▸ **Saved entries**
------------------------------

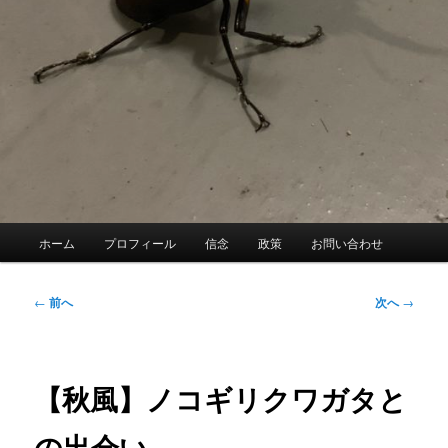
メ
ホーム
プロフィール
信念
政策
お問い合わせ
イ
ン
メ
投
←
前へ
次へ
→
ニ
稿
ュ
ナ
ー
ビ
ゲ
【秋風】ノコギリクワガタと
ー
シ
の出会い
ョ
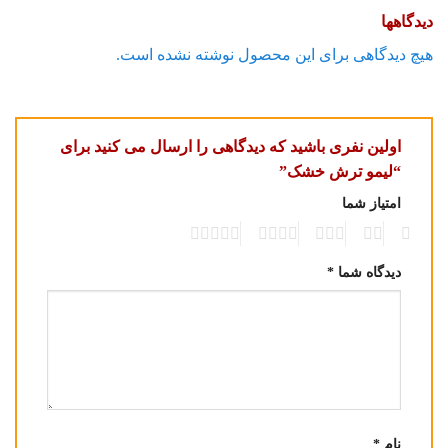
دیدگاهها
هیچ دیدگاهی برای این محصول نوشته نشده است.
اولین نفری باشید که دیدگاهی را ارسال می کنید برای
“لیمو ترش خشک”
امتیاز شما
5
4
3
2
1
دیدگاه شما
*
نام
*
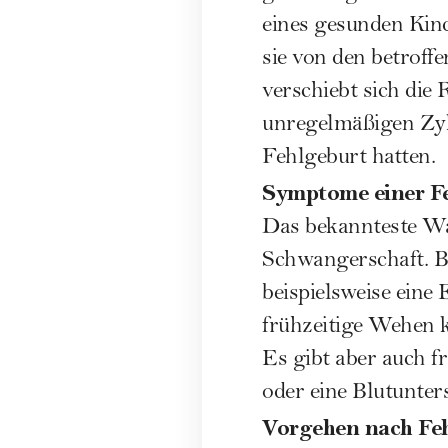
eines gesunden Kind
sie von den betroff
verschiebt sich die
unregelmäßigen Zyk
Fehlgeburt hatten.
Symptome einer F
Das bekannteste Wa
Schwangerschaft. B
beispielsweise eine
frühzeitige Wehen 
Es gibt aber auch f
oder eine Blutunter
Vorgehen nach Fe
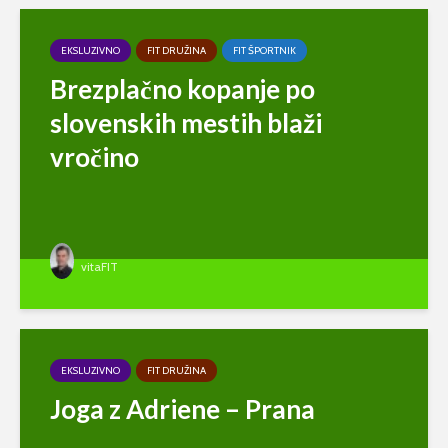
EKSLUZIVNO
FIT DRUŽINA
FIT ŠPORTNIK
Brezplačno kopanje po
slovenskih mestih blaži
vročino
vitaFIT
EKSLUZIVNO
FIT DRUŽINA
Joga z Adriene – Prana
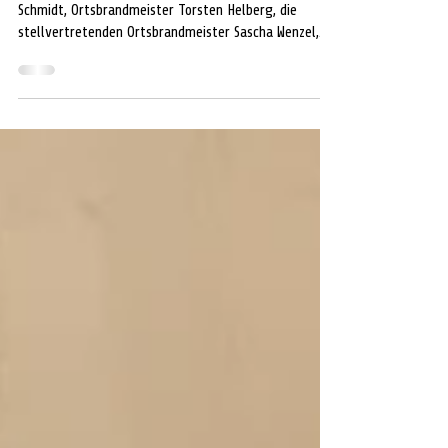
Vlnr: Stadtbrandmeister Michael Schlüter, Marcel
Schmidt, Ortsbrandmeister Torsten Helberg, die
stellvertretenden Ortsbrandmeister Sascha Wenzel,
Bernd Berger. Foto: Jens Führer WALSRODE. Am
vergangenen Donnerstag fand eine außerordentliche
Mitgliederversammlung bei der Freiwilligen
Feuerwehr Walsrode statt. Haupttagesordnungspunkt
war die Wahl eines stellvertretenden
Ortsbrandmeisters, da der amtierende Amtsinhaber
Bernd Berger zeitnah die Altersgrenze erreichen und
somit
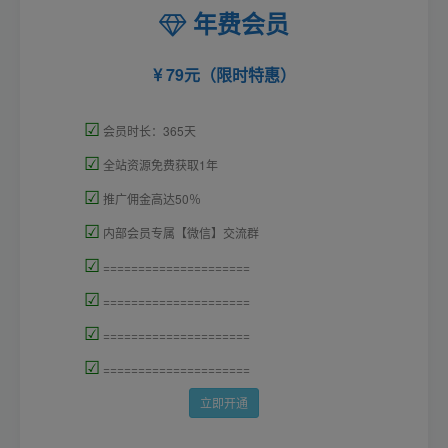
年费会员
79元（限时特惠）
☑
会员时长：365天
☑
全站资源免费获取1年
☑
推广佣金高达50％
☑
内部会员专属【微信】交流群
☑
=====================
☑
=====================
☑
=====================
☑
=====================
立即开通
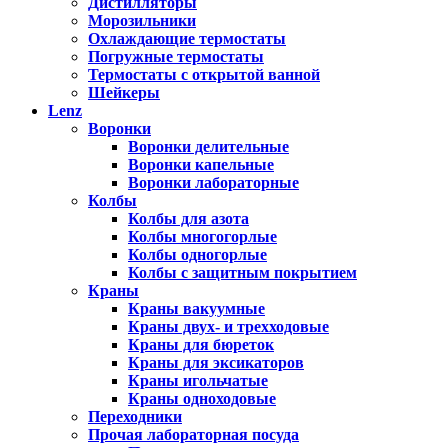
Дистилляторы
Морозильники
Охлаждающие термостаты
Погружные термостаты
Термостаты с открытой ванной
Шейкеры
Lenz
Воронки
Воронки делительные
Воронки капельные
Воронки лабораторные
Колбы
Колбы для азота
Колбы многогорлые
Колбы одногорлые
Колбы с защитным покрытием
Краны
Краны вакуумные
Краны двух- и трехходовые
Краны для бюреток
Краны для эксикаторов
Краны игольчатые
Краны одноходовые
Переходники
Прочая лабораторная посуда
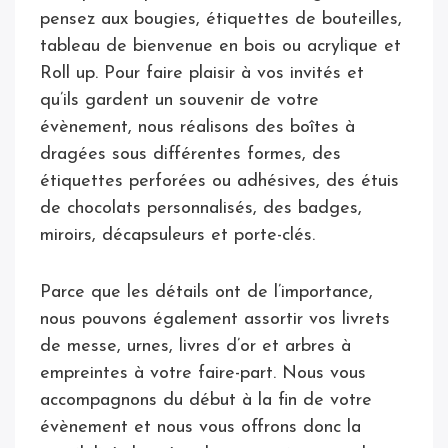
pensez aux bougies, étiquettes de bouteilles,
tableau de bienvenue en bois ou acrylique et
Roll up. Pour faire plaisir à vos invités et
qu’ils gardent un souvenir de votre
évènement, nous réalisons des boîtes à
dragées sous différentes formes, des
étiquettes perforées ou adhésives, des étuis
de chocolats personnalisés, des badges,
miroirs, décapsuleurs et porte-clés.
Parce que les détails ont de l’importance,
nous pouvons également assortir vos livrets
de messe, urnes, livres d’or et arbres à
empreintes à votre faire-part. Nous vous
accompagnons du début à la fin de votre
évènement et nous vous offrons donc la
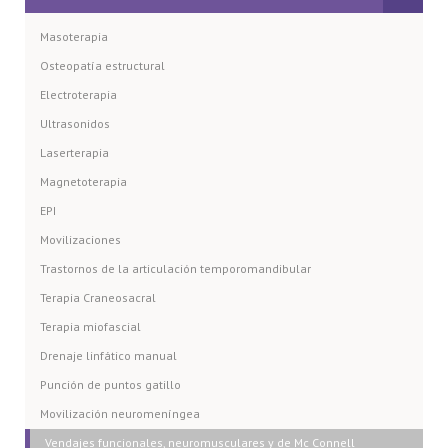
Masoterapia
Osteopatía estructural
Electroterapia
Ultrasonidos
Laserterapia
Magnetoterapia
EPI
Movilizaciones
Trastornos de la articulación temporomandibular
Terapia Craneosacral
Terapia miofascial
Drenaje linfático manual
Punción de puntos gatillo
Movilización neuromeníngea
Vendajes funcionales, neuromusculares y de Mc Connell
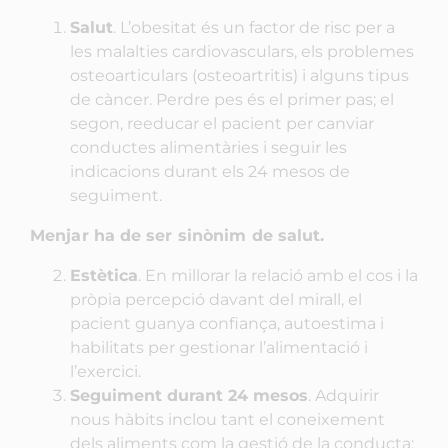
Salut
. L’obesitat és un factor de risc per a
les malalties cardiovasculars, els problemes
osteoarticulars (osteoartritis) i alguns tipus
de càncer. Perdre pes és el primer pas; el
segon, reeducar el pacient per canviar
conductes alimentàries i seguir les
indicacions durant els 24 mesos de
seguiment.
Menjar ha de ser sinònim de salut.
Estètica
. En millorar la relació amb el cos i la
pròpia percepció davant del mirall, el
pacient guanya confiança, autoestima i
habilitats per gestionar l’alimentació i
l’exercici.
Seguiment durant 24 mesos
. Adquirir
nous hàbits inclou tant el coneixement
dels aliments com la gestió de la conducta:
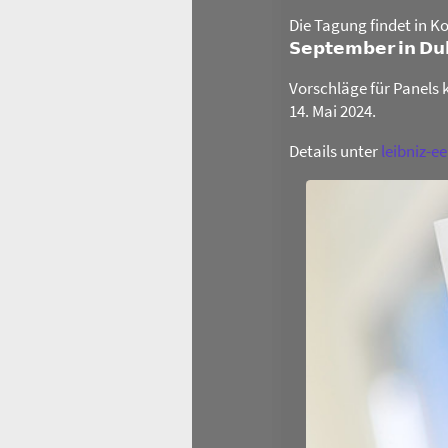
Die Tagung findet in Ko
𝗦𝗲𝗽𝘁𝗲𝗺𝗯𝗲𝗿 𝗶𝗻 𝗗
Vorschläge für Panels 
14. Mai 2024.
Details unter
leibniz-e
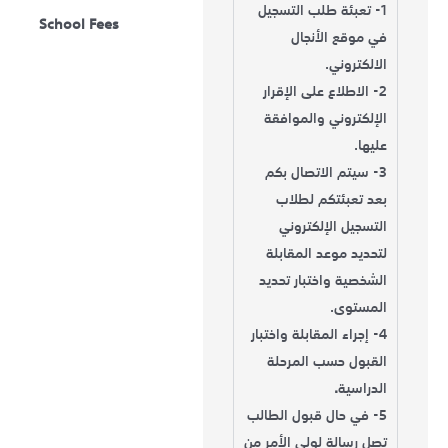
1- تعبئة طلب التسجيل
School Fees
في موقع الأنجال
الالكتروني.
2- الاطلاع على الإقرار
الإلكتروني والموافقة
عليها.
3- سيتم الاتصال بكم
بعد تعبئتكم لطلاب
التسجيل الإلكتروني
لتحديد موعد المقابلة
الشخصية واختبار تحديد
المستوى.
4- إجراء المقابلة واختبار
القبول حسب المرحلة
الدراسية
.
5- في حال قبول الطالب
تصل رسالة لولي الأمر من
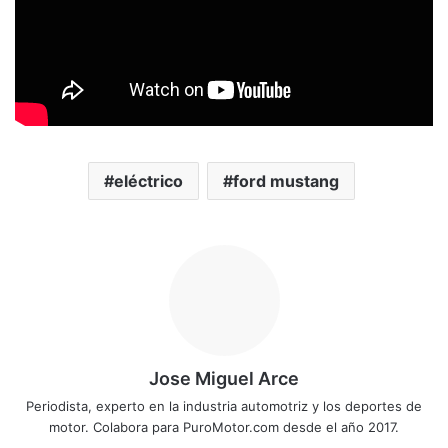
eléctrico
ford mustang
Jose Miguel Arce
Periodista, experto en la industria automotriz y los deportes de
motor. Colabora para PuroMotor.com desde el año 2017.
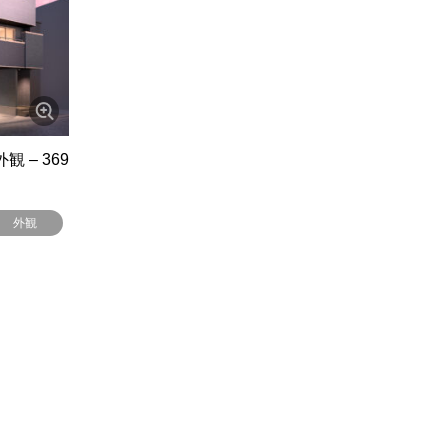
 – 369
外観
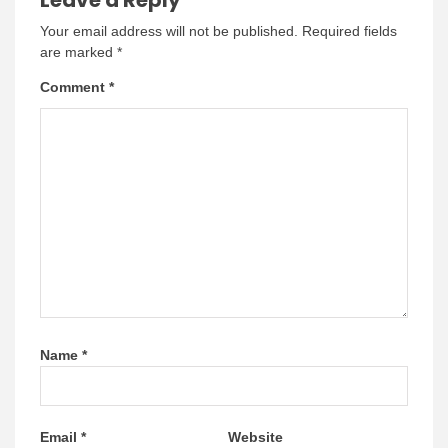
Leave a Reply
Your email address will not be published.
Required fields
are marked
*
Comment
*
Name
*
Email
*
Website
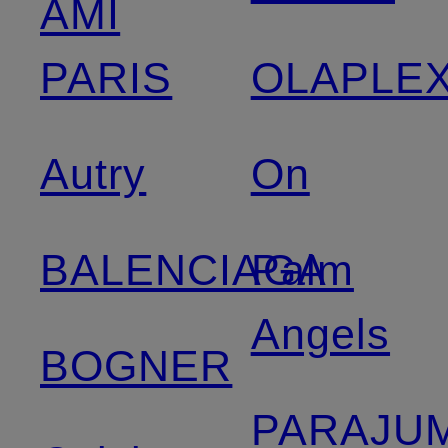
AMI
PARIS
OLAPLE
Autry
On
BALENCIAGA
Palm
Angels
BOGNER
PARAJU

------------------------------

▸ **TO DO**
Write out the text of all the records again, changing "Leave a Reply" to "Post a Reply" and keeping everything else the same. Leave the pictures out of your answer.

▸ **SOLUTION FOR THIS PROBLEM**
メ
ホーム
プロフィール
信念
政策
お問い合わせ
イ
ン
メ
投
←
前へ
次へ
→
ニ
稿
ュ
ナ
ー
ビ
ゲ
【秋風】ノコギリクワガタと
ー
シ
の出会い
ョ
دیدگاهها
هیچ دیدگاهی برای این محصول نوشته نشده است.
اولین نفری باشید که دیدگاهی را ارسال می کنید برای
“لیمو ترش خشک”
امتیاز شما
5
4
3
2
1
دیدگاه شما
*
نام
*
eines gesunden Kind
sie von den betroff
verschiebt sich die
unregelmäßigen Zyk
Fehlgeburt hatten.
Symptome einer F
Das bekannteste Wa
Schwangerschaft. B
beispielsweise eine
frühzeitige Wehen 
Es gibt aber auch f
oder eine Blutunter
Vorgehen nach Fe
EKSLUZIVNO
FIT DRUŽINA
FIT ŠPORTNIK
Brezplačno kopanje po
slovenskih mestih blaži
vročino
vitaFIT
EKSLUZIVNO
FIT DRUŽINA
Joga z Adriene – Prana
Vlnr: Stadtbrandmeister Michael Schlüter, Marcel
Schmidt, Ortsbrandmeister Torsten Helberg, die
stellvertretenden Ortsbrandmeister Sascha Wenzel,
Bernd Berger. Foto: Jens Führer WALSRODE. Am
vergangenen Donnerstag fand eine außerordentliche
Mitgliederversammlung bei der Freiwilligen
Feuerwehr Walsrode statt. Haupttagesordnungspunkt
war die Wahl eines stellvertretenden
Ortsbrandmeisters, da der amtierende Amtsinhaber
Bernd Berger zeitnah die Altersgrenze erreichen und
somit
年费会员
79元（限时特惠）
☑
会员时长：365天
☑
全站资源免费获取1年
☑
推广佣金高达50％
☑
内部会员专属【微信】交流群
☑
=====================
☑
=====================
☑
=====================
☑
=====================
立即开通
Дистилляторы
Морозильники
Охлаждающие термостаты
Погружные термостаты
Термостаты с открытой ванной
Шейкеры
Lenz
Воронки
Воронки делительные
Воронки капельные
Воронки лабораторные
Колбы
Колбы для азота
Колбы многогорлые
Колбы одногорлые
Колбы с защитным покрытием
Краны
Краны вакуумные
Краны двух- и трехходовые
Краны для бюреток
Краны для эксикаторов
Краны игольчатые
Краны одноходовые
Переходники
Прочая лабораторная посуда
pensez aux bougies, étiquettes de bouteilles,
tableau de bienvenue en bois ou acrylique et
Roll up. Pour faire plaisir à vos invités et
qu’ils gardent un souvenir de votre
évènement, nous réalisons des boîtes à
dragées sous différentes formes, des
étiquettes perforées ou adhésives, des étuis
de chocolats personnalisés, des badges,
miroirs, décapsuleurs et porte-clés.
Parce que les détails ont de l’importance,
nous pouvons également assortir vos livrets
de messe, urnes, livres d’or et arbres à
empreintes à votre faire-part. Nous vous
accompagnons du début à la fin de votre
évènement et nous vous offrons donc la
Masoterapia
Osteopatía estructural
Electroterapia
Ultrasonidos
Laserterapia
Magnetoterapia
EPI
Movilizaciones
Trastornos de la articulación temporomandibular
Terapia Craneosacral
Terapia miofascial
Drenaje linfático manual
Punción de puntos gatillo
Movilización neuromeníngea
Vendajes funcionales, neuromusculares y de Mc Connell
Salut
. L’obesitat és un factor de risc per a
les malalties cardiovasculars, els problemes
osteoarticulars (osteoartritis) i alguns tipus
de càncer. Perdre pes és el primer pas; el
segon, reeducar el pacient per canviar
conductes alimentàries i seguir les
indicacions durant els 24 mesos de
seguiment.
Menjar ha de ser sinònim de salut.
Estètica
. En millorar la relació amb el cos i la
pròpia percepció davant del mirall, el
pacient guanya confiança, autoestima i
habilitats per gestionar l’alimentació i
l’exercici.
Seguiment durant 24 mesos
. Adquirir
nous hàbits inclou tant el coneixement
dels aliments com la gestió de la conducta:
Die Tagung findet in Ko
𝗦𝗲𝗽𝘁𝗲𝗺𝗯𝗲𝗿 𝗶𝗻 𝗗
Vorschläge für Panels 
14. Mai 2024.
Details unter
leibniz-e
1- تعبئة طلب التسجيل
School Fees
في موقع الأنجال
الالكتروني.
2- الاطلاع على الإقرار
الإلكتروني والموافقة
عليها.
3- سيتم الاتصال بكم
بعد تعبئتكم لطلاب
التسجيل الإلكتروني
لتحديد موعد المقابلة
الشخصية واختبار تحديد
المستوى.
4- إجراء المقابلة واختبار
القبول حسب المرحلة
الدراسية
.
5- في حال قبول الطالب
تصل رسالة لولي الأمر من
eléctrico
ford mustang
Jose Miguel Arce
Periodista, experto en la industria automotriz y los deportes de
motor. Colabora para PuroMotor.com desde el año 2017.
 – 369
外観
Post a Reply
Your email address will not be published.
Required fields
are marked
*
Comment
*
Name
*
Email
*
Website
AMI
PARIS
OLAPLE
Autry
On
BALENCIAGA
Palm
Angels
BOGNER
PARAJU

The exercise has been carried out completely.